After a few more panicking gestures from Pat, to say they had to leave, Trevor finally told Pat “It’s alright, it’s a Fire Drill!” Needless to say Trevor was in trouble from Pat, once again. Besides being busy with her sporting and family commitments, Pat was also a very hard working person.
Pat worked at the Grenfell Hospital for a number of years under Matron Wood on the domestic staff, especially enjoying the maternity wing.
She also cleaned at the TAB, Grenfell Motel and worked at the Grenfell Chicken Farm on the Cowra Road and one day she found a three legged chicken, and if this wasn’t enough she was also a domestic maid to many farming families in the local district.
Having owned a few properties with Tom, Pat was a shearer’s cook, tractor driver, drover, butcher, wood carter, painter and foster mother to numerous lambs, piglets, foals and poddy calves where she learnt to become a rodeo rider very quickly.
Her love, knowledge and values of life will be sadly missed by all. Vale Pat Hazell.

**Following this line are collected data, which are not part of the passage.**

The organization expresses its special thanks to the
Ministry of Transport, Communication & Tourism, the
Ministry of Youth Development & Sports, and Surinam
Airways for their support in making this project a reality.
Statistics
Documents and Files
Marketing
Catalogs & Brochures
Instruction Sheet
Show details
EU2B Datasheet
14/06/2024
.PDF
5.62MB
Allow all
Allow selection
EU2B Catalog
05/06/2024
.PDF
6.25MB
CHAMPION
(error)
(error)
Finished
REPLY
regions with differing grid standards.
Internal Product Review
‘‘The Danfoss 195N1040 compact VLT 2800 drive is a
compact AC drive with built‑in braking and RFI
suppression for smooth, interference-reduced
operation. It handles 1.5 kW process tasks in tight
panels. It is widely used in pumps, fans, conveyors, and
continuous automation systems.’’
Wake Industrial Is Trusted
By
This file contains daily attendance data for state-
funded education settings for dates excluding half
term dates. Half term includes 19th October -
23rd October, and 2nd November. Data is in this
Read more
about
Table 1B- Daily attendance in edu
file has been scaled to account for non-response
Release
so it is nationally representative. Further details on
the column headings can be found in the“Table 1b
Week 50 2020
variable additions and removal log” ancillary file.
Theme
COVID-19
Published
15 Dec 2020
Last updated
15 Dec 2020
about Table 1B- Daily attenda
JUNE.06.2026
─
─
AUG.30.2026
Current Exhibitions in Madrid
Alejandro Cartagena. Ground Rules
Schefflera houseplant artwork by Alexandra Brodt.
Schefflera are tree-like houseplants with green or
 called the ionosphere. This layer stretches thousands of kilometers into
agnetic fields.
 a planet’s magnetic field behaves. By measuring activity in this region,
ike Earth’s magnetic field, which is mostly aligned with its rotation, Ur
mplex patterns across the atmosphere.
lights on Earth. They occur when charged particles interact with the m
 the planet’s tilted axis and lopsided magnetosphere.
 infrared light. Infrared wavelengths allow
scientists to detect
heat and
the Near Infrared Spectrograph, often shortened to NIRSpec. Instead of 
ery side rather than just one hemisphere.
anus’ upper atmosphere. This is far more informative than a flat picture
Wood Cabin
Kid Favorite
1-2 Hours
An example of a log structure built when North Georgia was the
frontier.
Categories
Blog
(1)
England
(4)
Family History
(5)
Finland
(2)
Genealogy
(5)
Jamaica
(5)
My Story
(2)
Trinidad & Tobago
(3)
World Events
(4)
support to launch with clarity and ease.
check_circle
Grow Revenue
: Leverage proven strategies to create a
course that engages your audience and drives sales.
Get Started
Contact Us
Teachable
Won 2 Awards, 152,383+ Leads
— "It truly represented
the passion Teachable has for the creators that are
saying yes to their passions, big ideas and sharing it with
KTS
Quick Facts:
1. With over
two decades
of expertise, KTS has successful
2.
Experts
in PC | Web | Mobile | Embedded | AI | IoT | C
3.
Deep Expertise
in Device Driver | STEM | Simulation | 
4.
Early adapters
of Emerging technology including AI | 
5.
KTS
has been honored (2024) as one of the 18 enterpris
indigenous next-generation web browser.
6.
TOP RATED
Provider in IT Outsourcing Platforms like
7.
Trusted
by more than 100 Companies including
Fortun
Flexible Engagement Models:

Thankfully read by Keith Brus
Regretfully omitted from the
ulogy of Pat Hazell
Pat met the love of her life (Tom Hazell) in the mid sixties when she picked up some furniture off the train at the goods shed.
After this romance blossomed and Tom and Pat were married in Cowra on October 4, 1968.
From this union Tom and Pat’s family became six – children Patrick, Sue, Donny, Larry, Paul and Linda.
They all spent 43 years and 9 months together with 13 grandchildren and 16 great grandchildren.